>> begin Information supplied

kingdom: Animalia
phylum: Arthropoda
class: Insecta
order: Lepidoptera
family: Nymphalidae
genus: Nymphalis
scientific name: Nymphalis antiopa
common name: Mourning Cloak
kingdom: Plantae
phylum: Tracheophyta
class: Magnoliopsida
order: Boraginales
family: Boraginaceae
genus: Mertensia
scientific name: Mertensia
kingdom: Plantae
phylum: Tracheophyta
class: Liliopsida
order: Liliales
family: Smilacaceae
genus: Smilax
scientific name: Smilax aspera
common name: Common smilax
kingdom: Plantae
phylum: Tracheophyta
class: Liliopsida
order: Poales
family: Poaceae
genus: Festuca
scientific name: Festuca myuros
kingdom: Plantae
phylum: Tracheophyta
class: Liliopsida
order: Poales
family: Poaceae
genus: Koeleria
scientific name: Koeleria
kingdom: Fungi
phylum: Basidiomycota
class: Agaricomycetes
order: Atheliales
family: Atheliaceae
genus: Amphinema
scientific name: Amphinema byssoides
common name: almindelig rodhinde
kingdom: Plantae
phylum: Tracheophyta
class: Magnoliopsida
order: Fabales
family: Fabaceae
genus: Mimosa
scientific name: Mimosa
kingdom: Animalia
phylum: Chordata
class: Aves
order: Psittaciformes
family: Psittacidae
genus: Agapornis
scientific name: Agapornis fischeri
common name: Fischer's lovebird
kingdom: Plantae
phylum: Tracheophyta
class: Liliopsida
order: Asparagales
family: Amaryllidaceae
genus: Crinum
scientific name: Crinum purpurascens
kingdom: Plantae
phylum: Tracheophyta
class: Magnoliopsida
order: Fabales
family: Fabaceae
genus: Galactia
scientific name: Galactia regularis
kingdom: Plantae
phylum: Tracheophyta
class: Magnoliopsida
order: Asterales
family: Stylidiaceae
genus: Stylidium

>> end Information supplied

**What the task requires**
Copy out all of the lines above word for word, without changing anything.

**Answer to this problem**
kingdom: Animalia
phylum: Arthropoda
class: Insecta
order: Lepidoptera
family: Nymphalidae
genus: Nymphalis
scientific name: Nymphalis antiopa
common name: Mourning Cloak
kingdom: Plantae
phylum: Tracheophyta
class: Magnoliopsida
order: Boraginales
family: Boraginaceae
genus: Mertensia
scientific name: Mertensia
kingdom: Plantae
phylum: Tracheophyta
class: Liliopsida
order: Liliales
family: Smilacaceae
genus: Smilax
scientific name: Smilax aspera
common name: Common smilax
kingdom: Plantae
phylum: Tracheophyta
class: Liliopsida
order: Poales
family: Poaceae
genus: Festuca
scientific name: Festuca myuros
kingdom: Plantae
phylum: Tracheophyta
class: Liliopsida
order: Poales
family: Poaceae
genus: Koeleria
scientific name: Koeleria
kingdom: Fungi
phylum: Basidiomycota
class: Agaricomycetes
order: Atheliales
family: Atheliaceae
genus: Amphinema
scientific name: Amphinema byssoides
common name: almindelig rodhinde
kingdom: Plantae
phylum: Tracheophyta
class: Magnoliopsida
order: Fabales
family: Fabaceae
genus: Mimosa
scientific name: Mimosa
kingdom: Animalia
phylum: Chordata
class: Aves
order: Psittaciformes
family: Psittacidae
genus: Agapornis
scientific name: Agapornis fischeri
common name: Fischer's lovebird
kingdom: Plantae
phylum: Tracheophyta
class: Liliopsida
order: Asparagales
family: Amaryllidaceae
genus: Crinum
scientific name: Crinum purpurascens
kingdom: Plantae
phylum: Tracheophyta
class: Magnoliopsida
order: Fabales
family: Fabaceae
genus: Galactia
scientific name: Galactia regularis
kingdom: Plantae
phylum: Tracheophyta
class: Magnoliopsida
order: Asterales
family: Stylidiaceae
genus: Stylidium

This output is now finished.